Cronache di spogliatoio
Fiorentina, Iachini: «Chiesa contro la Sampdoria al 90% giocherà» Fiorentina, Iachini: «Chiesa contro la Sampdoria al 90% giocherà»
Dopo la sconfitta nel finale contro l’Inter, la Fiorentina affronta domani sera al Franchi una Sampdoria ancora a 0 punti in campionato. Nell’ambiente viola,... Fiorentina, Iachini: «Chiesa contro la Sampdoria al 90% giocherà»

Dopo la sconfitta nel finale contro l’Inter, la Fiorentina affronta domani sera al Franchi una Sampdoria ancora a 0 punti in campionato. Nell’ambiente viola, però, tengono banco le voci di mercato su Federico Chiesa, a cui sarebbe molto interessata la Juventus. Ne ha parlato in conferenza stampa l’allenatore Giuseppe Iachini.

CHIESA – «Sta benissimo ed è coinvolto nella squadra. Il suo attaccamento alla Fiorentina è totale fin dal settore giovanile. Lui è della Fiorentina e nel momento in cui verificheremo la condizione che è tutto ok, giocherà. Ha un buon 90% di possibilità di scendere in campo».

INFORTUNATI – «Ribery? Non lo so. Sono le sensazioni del giocatore e del dottore a fare la differenza. Stesso discorso vale per Pezzella. Aggiungo anche Borja perché da Milano siamo tornati un po’ acciaccati. Vediamo oggi e domani mattina».

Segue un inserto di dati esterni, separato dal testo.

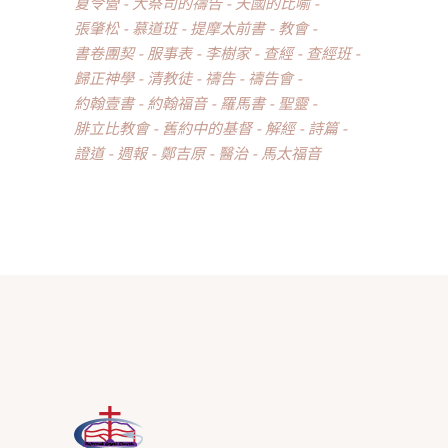
夏令營
大祭司的禱告
天國的比喻
張肇松
慕道班
提摩太前書
教會
書卷團契
服事表
李樹家
查經
查經班
歸正神學
清教徒
禱告
禱告會
約翰壹書
約翰福音
羅馬書
聖靈
腓立比教會
舊約中的基督
解經
詩篇
證道
週報
鄭吉原
醫治
馬太福音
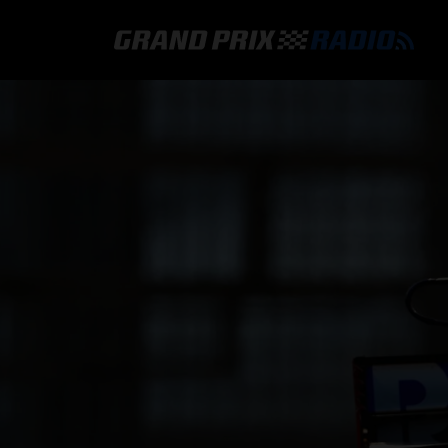
GRAND PRIX RADIO
HOE TE BELUISTEREN?
ONLINE RADIO LUISTEREN
GRAND PRIX RADIO APP
PROGRAMMERING
COMMENTATOREN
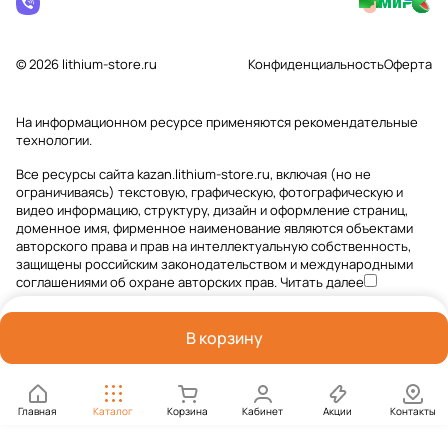
© 2026 lithium-store.ru
Конфиденциальность
Оферта
На информационном ресурсе применяются
рекомендательные
технологии
.
Все ресурсы сайта kazan.lithium-store.ru, включая (но не
ограничиваясь) текстовую, графическую, фотографическую и
видео информацию, структуру, дизайн и оформление страниц,
доменное имя, фирменное наименование являются объектами
авторского права и прав на интеллектуальную собственность,
защищены российским законодательством и международными
соглашениями об охране авторских прав.
Читать далее
В корзину
Главная
Каталог
Корзина
Кабинет
Акции
Контакты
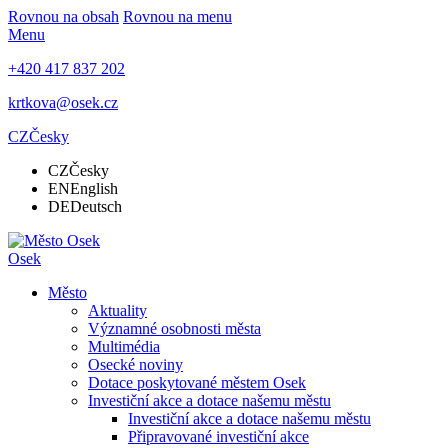
Rovnou na obsah
Rovnou na menu
Menu
+420 417 837 202
krtkova@osek.cz
CZ
Česky
CZ
Česky
EN
English
DE
Deutsch
Osek
Město
Aktuality
Významné osobnosti města
Multimédia
Osecké noviny
Dotace poskytované městem Osek
Investiční akce a dotace našemu městu
Investiční akce a dotace našemu městu
Připravované investiční akce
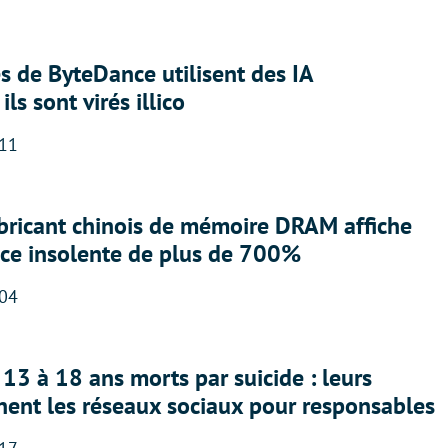
 de ByteDance utilisent des IA
ils sont virés illico
:11
abricant chinois de mémoire DRAM affiche
nce insolente de plus de 700%
:04
13 à 18 ans morts par suicide : leurs
nent les réseaux sociaux pour responsables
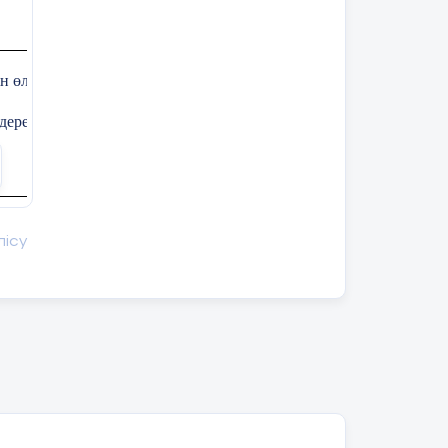
ін өлшем бірліктермен анықтау
деректерін тіркеу
м бірліктермен анықтайды
лісу
рін тіркейді
н жазып, аспаппен өлшенетін шаманы және оның өлшем бірлігі
аразы және т.б.) көрсеткіштерін анықтаудың қадамдық жоспарын 
лар мен өлшемдер жасай алады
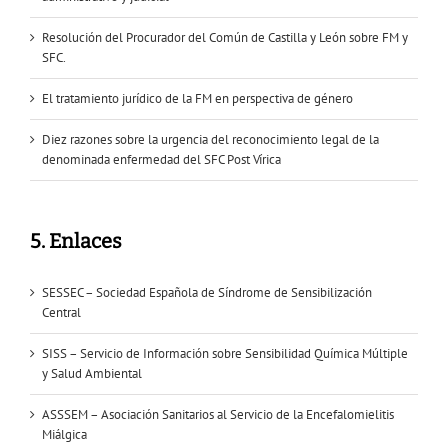
Resolución del Procurador del Común de Castilla y León sobre FM y
SFC.
El tratamiento jurídico de la FM en perspectiva de género
Diez razones sobre la urgencia del reconocimiento legal de la
denominada enfermedad del SFC Post Vírica
5. Enlaces
SESSEC – Sociedad Española de Síndrome de Sensibilización
Central
SISS – Servicio de Información sobre Sensibilidad Química Múltiple
y Salud Ambiental
ASSSEM – Asociación Sanitarios al Servicio de la Encefalomielitis
Miálgica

SAMPDORIA – «È la partita più pericolosa di questo primo periodo. Abbiamo qualche problema fisico e ci sono tante richieste per i nostri calciatori sul mercato. Questo ci inorgoglisce da un lato, ma dall’altro la partita può diventare pericolosa. Con i ragazzi mi sono fatto sentire più volte. Affronteremo una squadra che ha qualità ed è organizzata da un allenatore che è un maestro. Bisognerà fare una partita molto importante  sotto l’aspetto tattico e mentale, visti tutti i movimenti di mercato. Le due sconfitte della Samp sono bugiarde».

VLAHOVIC – «Ho parlato con lui e posso solo rimproverargli che dopo l’errore sul gol si sia abbattuto. Deve aumentare la maturità e la personalità. Mi sono arrabbiato perché si è lasciato andare pensando all’errore. Lo capisco, perché per un attaccante è ancora più importante segnare, ma dobbiamo andare oltre a queste cose per la crescita personale e di squadra. Torna a essere a disposizione tra i titolari dell’attacco. A seconda della condizione io poi scelgo l’attaccante. Non ci sono pregiudizi nei suoi confronti».

COVID – «Noi ci siamo già passati e abbiamo pagato dazio. Ancora Pulgar ne sta uscendo con calma con un programma di lavoro personalizzato. Però se ti mancano 13-14 giocatori, che partita è? È una partita falsa. Il rinvio ci poteva stare perché non sarebbe stata una partita leale o corretta. Avresti dovuto mandare in campo la primavera e sarebbe stata un’altra gara. Può succedere a tutti».